Sašo Pešev, director of New Moment New Ideas Company, Skoplje:
“When I first came to the offices of S Team Bates Saatchi & Saatchi in Belgrade in the mid-90s, I heard about the ‘aunt’ for the first time, trying to understand whose aunt was she. She wasn’t Saki’s aunt, nor Ivan’s. So whose aunt was she then? Soon I realized that she was the aunt of all of us, our Aunt. She was the embodiment of the unreserved care towards all of us, something that only Aunt could do. She knew everyone and everything, both professionally and privately, she loved all people and cared about all of us. She was the one and only Aunt.”
Milena Garfield (Washington, SAD), film and theatre producer, Sakan’s long-time associate at New Moment:
“Mirjana Pejovic! That’s how she was called by those who didn’t knew her. But for all of us, whom she loved, she was Aunt. She was Aunt by name, title, determination, mission. She was Aunt by care and warmness. If you didn’t know something, you would ask Aunt, the guardian of our memories and secrets. When there was something you couldn’t do or didn’t know how to, only she could do it. She knew how to listen, to support, to console us and to keep us safe. No one knew the secrets of her powers, and all the good deeds that she did, she did them discreetly, inconspicuously, easy as if it was a breeze. She did it as if anyone could do it. But only she could – Aunt!
I’ve never seen her in a dress, and never without a smile. And as such she will remain in my memory – striking and unforgettable in the things that adorned her, and with which she shone a light for all of us so we wouldn’t stray: her nobility, warmth, selflessness, spirit, cheerfulness and gentleness. I will remember her for her prudence and her willingness to help always and everyone.
There’s a saying that lucky are those who have an aunt in their life. But only us who knew Mirjana Pejovic were lucky to have an Aunt with the capital ‘A’. That’s more than aunt, and more than a friend.
She is out guardian angel.
Thank you Aunt!
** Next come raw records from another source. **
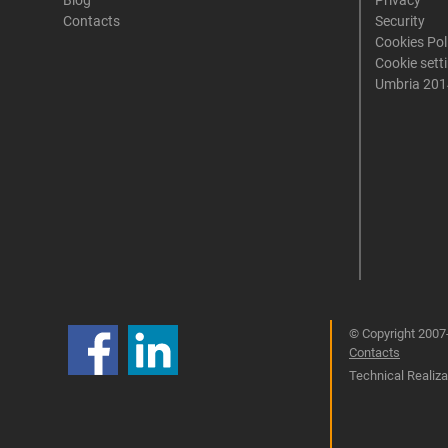
Blog
Privacy
Contacts
Security
Cookies Pol
Cookie sett
Umbria 201
© Copyright 2007-
Contacts
Technical Realizat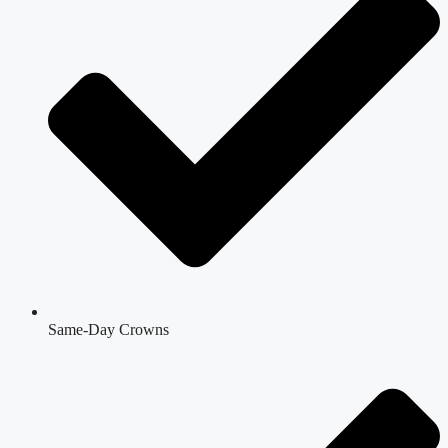
Same-Day Crowns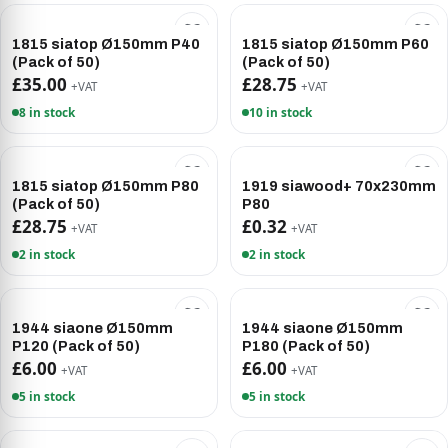
1815 siatop Ø150mm P40
1815 siatop Ø150mm P60
(Pack of 50)
(Pack of 50)
£35.00
£28.75
+VAT
+VAT
8 in stock
10 in stock
1815 siatop Ø150mm P80
1919 siawood+ 70x230mm
(Pack of 50)
P80
£28.75
£0.32
+VAT
+VAT
2 in stock
2 in stock
1944 siaone Ø150mm
1944 siaone Ø150mm
P120 (Pack of 50)
P180 (Pack of 50)
£6.00
£6.00
+VAT
+VAT
5 in stock
5 in stock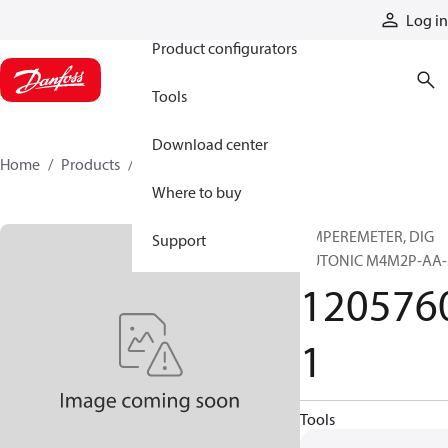
Products
Log in
Product configurators
Tools
Download center
Home
Products
12057601
Where to buy
AMPEREMETER, DIG
Support
AUTONIC M4M2P-AA-
120576
1
Tools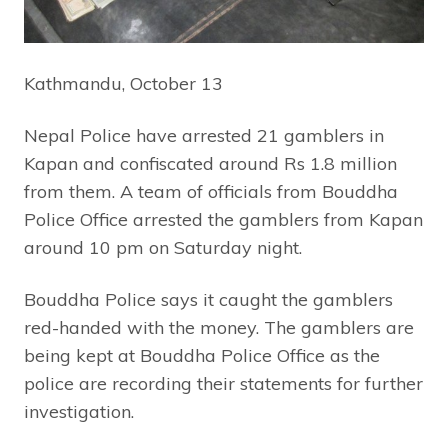
Kathmandu, October 13
Nepal Police have arrested 21 gamblers in
Kapan and confiscated around Rs 1.8 million
from them. A team of officials from Bouddha
Police Office arrested the gamblers from Kapan
around 10 pm on Saturday night.
Bouddha Police says it caught the gamblers
red-handed with the money. The gamblers are
being kept at Bouddha Police Office as the
police are recording their statements for further
investigation.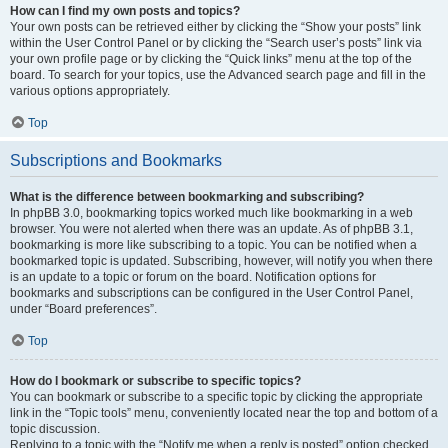
How can I find my own posts and topics?
Your own posts can be retrieved either by clicking the “Show your posts” link
within the User Control Panel or by clicking the “Search user’s posts” link via
your own profile page or by clicking the “Quick links” menu at the top of the
board. To search for your topics, use the Advanced search page and fill in the
various options appropriately.
Top
Subscriptions and Bookmarks
What is the difference between bookmarking and subscribing?
In phpBB 3.0, bookmarking topics worked much like bookmarking in a web
browser. You were not alerted when there was an update. As of phpBB 3.1,
bookmarking is more like subscribing to a topic. You can be notified when a
bookmarked topic is updated. Subscribing, however, will notify you when there
is an update to a topic or forum on the board. Notification options for
bookmarks and subscriptions can be configured in the User Control Panel,
under “Board preferences”.
Top
How do I bookmark or subscribe to specific topics?
You can bookmark or subscribe to a specific topic by clicking the appropriate
link in the “Topic tools” menu, conveniently located near the top and bottom of a
topic discussion.
Replying to a topic with the “Notify me when a reply is posted” option checked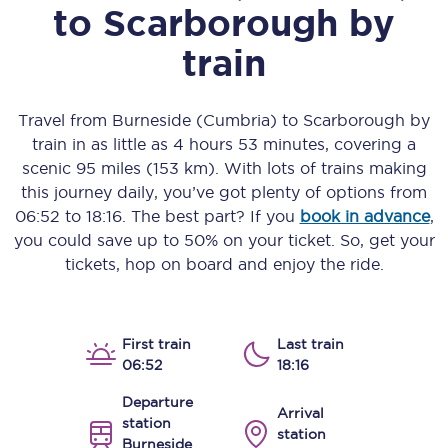
to
Scarborough
by
train
Travel from
Burneside (Cumbria)
to
Scarborough
by
train in as little as
4 hours 53 minutes
, covering a
scenic
95 miles (153 km)
. With lots of trains making
this journey daily, you’ve got plenty of options from
06:52
to
18:16
. The best part? If you
book in advance
,
you could save up to 50% on your ticket. So, get your
tickets, hop on board and enjoy the ride.
First train
Last train
06:52
18:16
Departure
Arrival
station
station
Burneside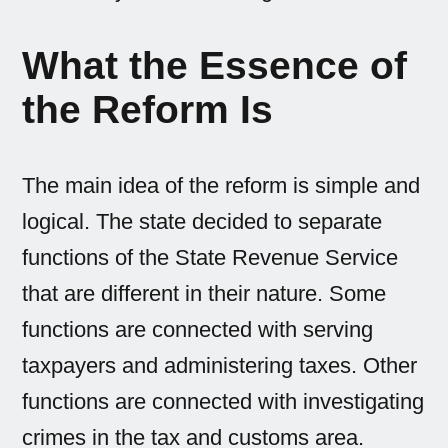
What the Essence of
the Reform Is
The main idea of the reform is simple and
logical. The state decided to separate
functions of the State Revenue Service
that are different in their nature. Some
functions are connected with serving
taxpayers and administering taxes. Other
functions are connected with investigating
crimes in the tax and customs area.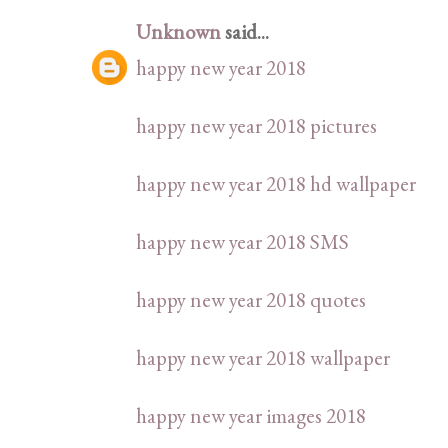
Unknown
said...
happy new year 2018
happy new year 2018 pictures
happy new year 2018 hd wallpaper
happy new year 2018 SMS
happy new year 2018 quotes
happy new year 2018 wallpaper
happy new year images 2018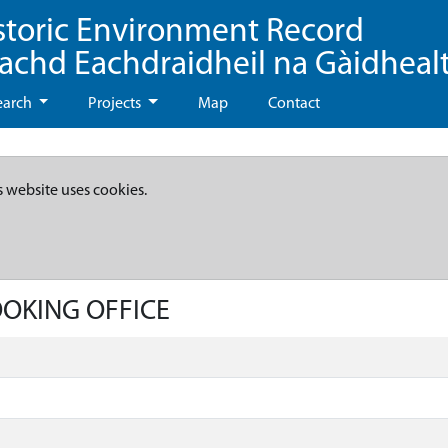
storic Environment Record
eachd Eachdraidheil na Gàidheal
earch
Projects
Map
Contact
s website uses cookies.
OOKING OFFICE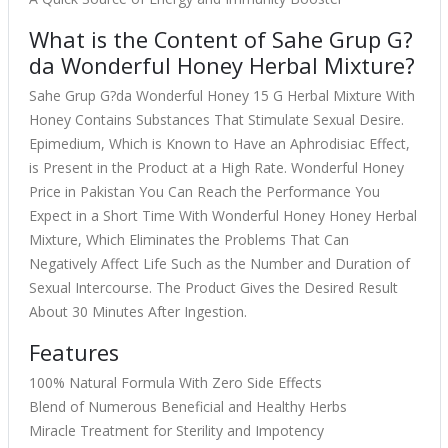
What is the Content of Sahe Grup G?
da Wonderful Honey Herbal Mixture?
Sahe Grup G?da Wonderful Honey 15 G Herbal Mixture With
Honey Contains Substances That Stimulate Sexual Desire.
Epimedium, Which is Known to Have an Aphrodisiac Effect,
is Present in the Product at a High Rate. Wonderful Honey
Price in Pakistan You Can Reach the Performance You
Expect in a Short Time With Wonderful Honey Honey Herbal
Mixture, Which Eliminates the Problems That Can
Negatively Affect Life Such as the Number and Duration of
Sexual Intercourse. The Product Gives the Desired Result
About 30 Minutes After Ingestion.
Features
100% Natural Formula With Zero Side Effects
Blend of Numerous Beneficial and Healthy Herbs
Miracle Treatment for Sterility and Impotency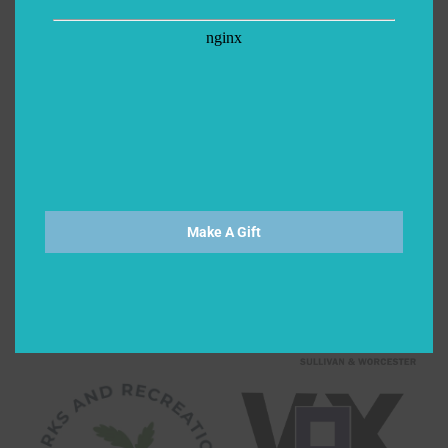
Make A Gift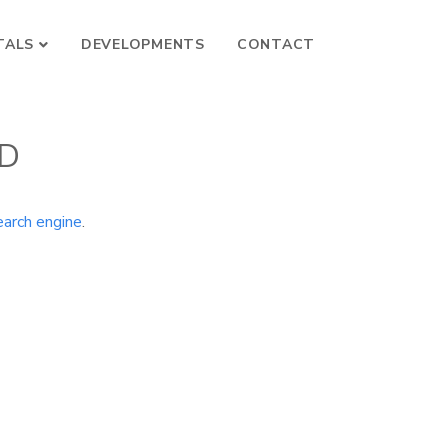
TALS
DEVELOPMENTS
CONTACT
ND
earch engine
.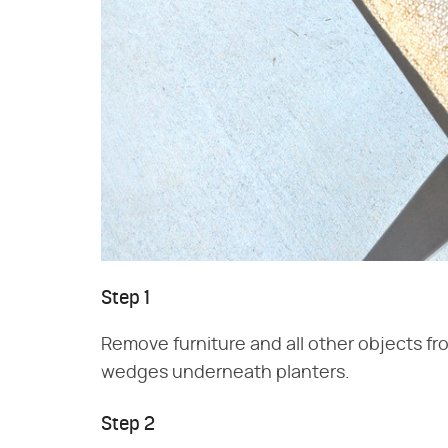
Step 1
Remove furniture and all other objects fro
wedges underneath planters.
Step 2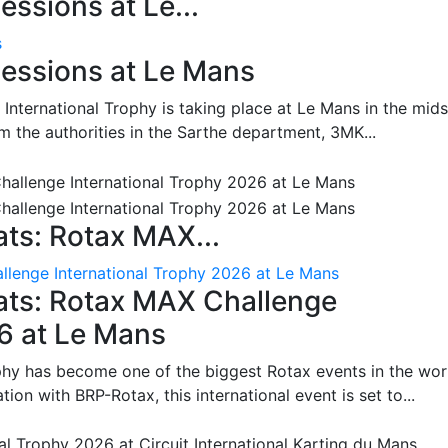
ssions at Le...
s
essions at Le Mans
International Trophy is taking place at Le Mans in the mids
m the authorities in the Sarthe department, 3MK...
ts: Rotax MAX...
lenge International Trophy 2026 at Le Mans
ats: Rotax MAX Challenge
26 at Le Mans
phy has become one of the biggest Rotax events in the wor
on with BRP-Rotax, this international event is set to...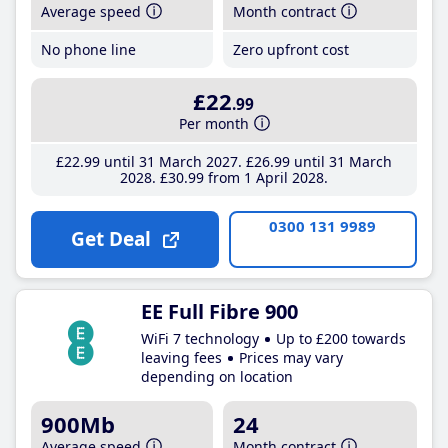
Average speed
Month contract
No phone line
Zero upfront cost
£22
.99
Per month
£22
.99
until 31 March 2027
£26
.99
until 31 March
2028
£30
.99
from 1 April 2028
0300 131 9989
Get Deal
EE Full Fibre 900
WiFi 7 technology
Up to £200 towards
leaving fees
Prices may vary
depending on location
900Mb
24
Average speed
Month contract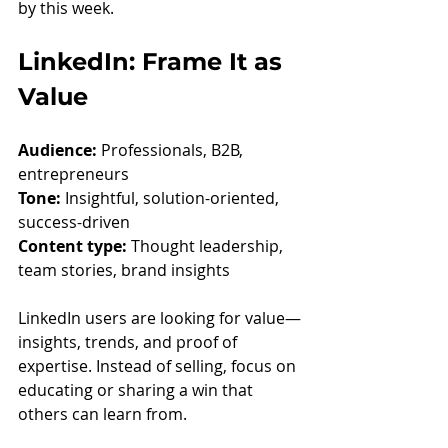
by this week.
LinkedIn: Frame It as 
Value
Audience:
 Professionals, B2B, 
entrepreneurs
Tone:
 Insightful, solution-oriented, 
success-driven
Content type:
 Thought leadership, 
team stories, brand insights
LinkedIn users are looking for value—
insights, trends, and proof of 
expertise. Instead of selling, focus on 
educating or sharing a win that 
others can learn from.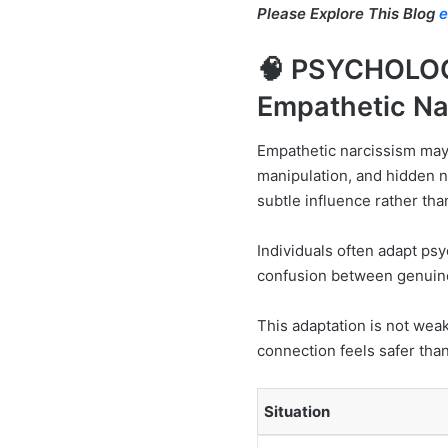
Please Explore This Blog
e
🧠 PSYCHOLO
Empathetic Na
Empathetic narcissism may
manipulation, and hidden n
subtle influence rather th
Individuals often adapt psy
confusion between genuine
This adaptation is not weak
connection feels safer than
Situation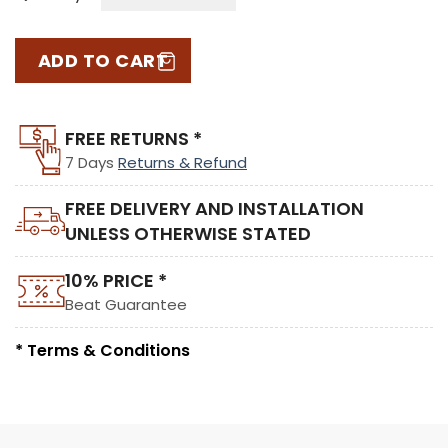
ADD TO CART
FREE RETURNS *
7 Days
Returns & Refund
FREE DELIVERY AND INSTALLATION
UNLESS OTHERWISE STATED
10% PRICE *
Beat Guarantee
* Terms & Conditions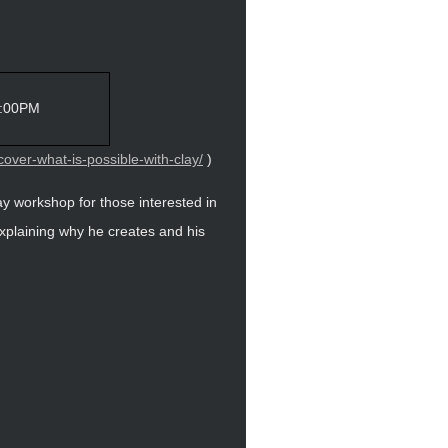
5:00PM
over-what-is-possible-with-clay/
)
day workshop for those interested in
xplaining why he creates and his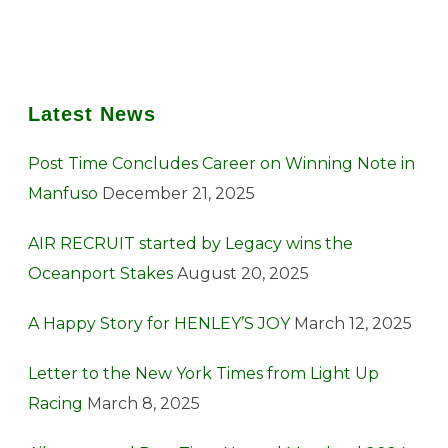
Latest News
Post Time Concludes Career on Winning Note in
Manfuso
December 21, 2025
AIR RECRUIT started by Legacy wins the
Oceanport Stakes
August 20, 2025
A Happy Story for HENLEY’S JOY
March 12, 2025
Letter to the New York Times from Light Up
Racing
March 8, 2025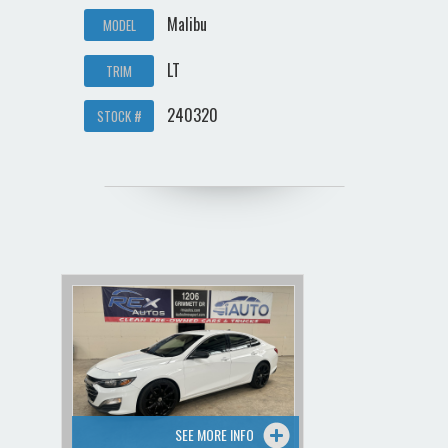
Malibu
MODEL
LT
TRIM
240320
STOCK #
SEE MORE INFO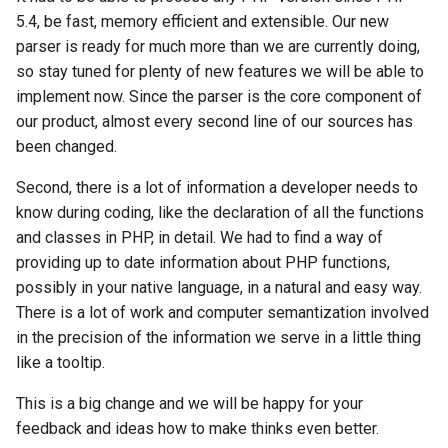
5.4, be fast, memory efficient and extensible. Our new
parser is ready for much more than we are currently doing,
so stay tuned for plenty of new features we will be able to
implement now. Since the parser is the core component of
our product, almost every second line of our sources has
been changed.
Second, there is a lot of information a developer needs to
know during coding, like the declaration of all the functions
and classes in PHP, in detail. We had to find a way of
providing up to date information about PHP functions,
possibly in your native language, in a natural and easy way.
There is a lot of work and computer semantization involved
in the precision of the information we serve in a little thing
like a tooltip.
This is a big change and we will be happy for your
feedback and ideas how to make thinks even better.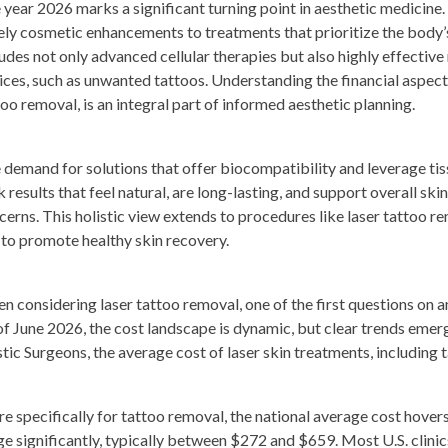
 year 2026 marks a significant turning point in aesthetic medicine
ely cosmetic enhancements to treatments that prioritize the body’s 
ludes not only advanced cellular therapies but also highly effectiv
ices, such as unwanted tattoos. Understanding the financial aspects
too removal, is an integral part of informed aesthetic planning.
 demand for solutions that offer biocompatibility and leverage tiss
 results that feel natural, are long-lasting, and support overall ski
cerns. This holistic view extends to procedures like laser tattoo rem
 to promote healthy skin recovery.
n considering laser tattoo removal, one of the first questions on a
of June 2026, the cost landscape is dynamic, but clear trends emer
stic Surgeons, the average cost of laser skin treatments, including
e specifically for tattoo removal, the national average cost hover
ge significantly, typically between $272 and $659. Most U.S. clin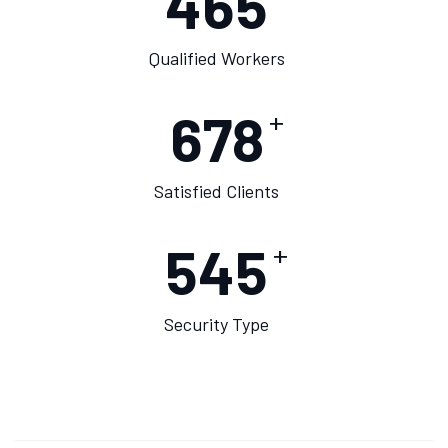
475
Qualified Workers
678
+
Satisfied Clients
550
+
Security Type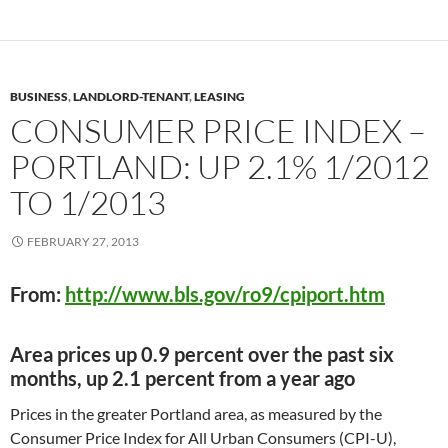
BUSINESS
,
LANDLORD-TENANT
,
LEASING
CONSUMER PRICE INDEX –
PORTLAND: UP 2.1% 1/2012
TO 1/2013
FEBRUARY 27, 2013
From:
http://www.bls.gov/ro9/cpiport.htm
Area prices up 0.9 percent over the past six
months, up 2.1 percent from a year ago
Prices in the greater Portland area, as measured by the
Consumer Price Index for All Urban Consumers (CPI-U),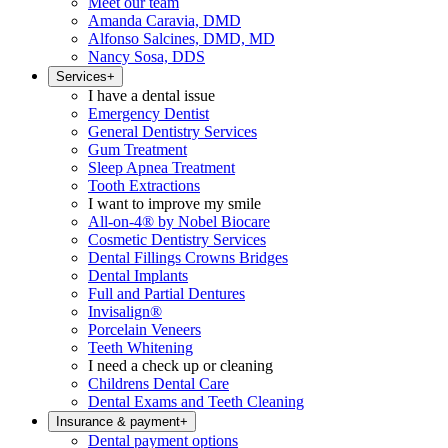
Meet our team
Amanda Caravia, DMD
Alfonso Salcines, DMD, MD
Nancy Sosa, DDS
Services
+
I have a dental issue
Emergency Dentist
General Dentistry Services
Gum Treatment
Sleep Apnea Treatment
Tooth Extractions
I want to improve my smile
All-on-4® by Nobel Biocare
Cosmetic Dentistry Services
Dental Fillings Crowns Bridges
Dental Implants
Full and Partial Dentures
Invisalign®
Porcelain Veneers
Teeth Whitening
I need a check up or cleaning
Childrens Dental Care
Dental Exams and Teeth Cleaning
Insurance & payment
+
Dental payment options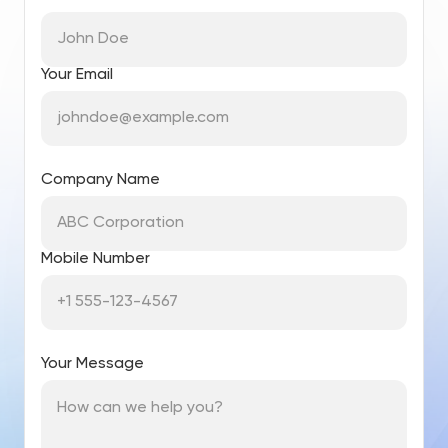
Your Email
Company Name
Mobile Number
Your Message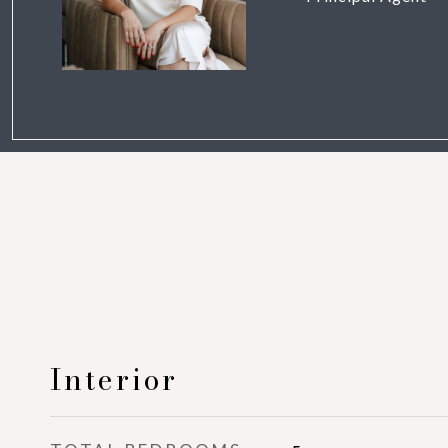
Interior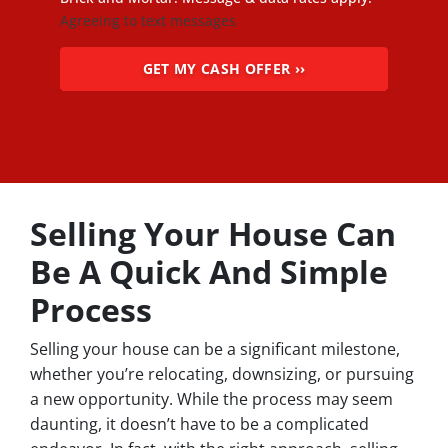
Agreeing to text messages
Selling Your House Can
Be A Quick And Simple
Process
Selling your house can be a significant milestone,
whether you’re relocating, downsizing, or pursuing
a new opportunity. While the process may seem
daunting, it doesn’t have to be a complicated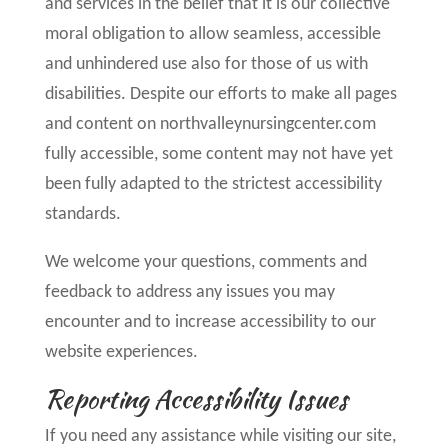
and services in the belief that it is our collective
moral obligation to allow seamless, accessible
and unhindered use also for those of us with
disabilities. Despite our efforts to make all pages
and content on northvalleynursingcenter.com
fully accessible, some content may not have yet
been fully adapted to the strictest accessibility
standards.
We welcome your questions, comments and
feedback to address any issues you may
encounter and to increase accessibility to our
website experiences.
Reporting Accessibility Issues
If you need any assistance while visiting our site,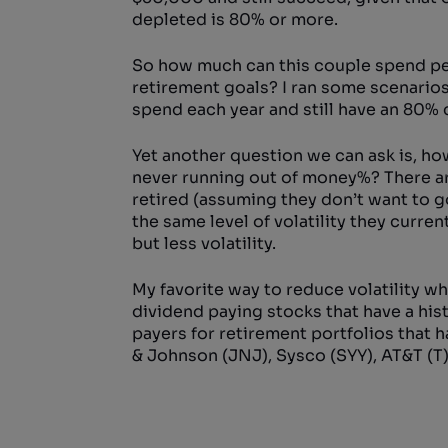
depleted is 80% or more.
So how much can this couple spend per 
retirement goals? I ran some scenario
spend each year and still have an 80% 
Yet another question we can ask is, ho
never running out of money%? There are
retired (assuming they don’t want to g
the same level of volatility they curre
but less volatility.
My favorite way to reduce volatility wh
dividend paying stocks that have a hist
payers for retirement portfolios that 
& Johnson (JNJ), Sysco (SYY), AT&T (T),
You snuck from us so we wouldn’t notice – so we wouldn’t worry.
Wherever you went, I know you’ll continue to watch over us from there, as you have watched over us for all these years.
High above us, among the stars.
And yet with us, in our hearts.”
Vladimir Čeh, founder of the Museum of History of Advertising:
“In my collection of business cards – and I have several thousand of them – there are all sorts of cards: black and white, colored, thin and thick, cardboard, plasticized, plastic and metal, single-sided and double-sided, matte and shiny, transparent, varnished … gold-plated, with watermarks, with photos, with the address of the company on the map on the other side…
And, of course, all with a different text below the name.
I know only of a single simple business card where the text below the name has identified the person unmistakably, clearly and precisely: it’s a title that spoke of loyalty, efficiency, trustworthiness, kindness, nobility, gentleness and wit, and ultimately, a title that spoke of the importance of that person for all those who received that card.
Below the name on the card, it is simply stated: Tetka (Aunt)
Many of us have aunt. Those who have one are lucky people. And they can say ‘She’s my aunt’. But there was only one aunt who was ‘our aunt’. She was the Aunt with a capital ‘A’ – Mirjana Pejovic.”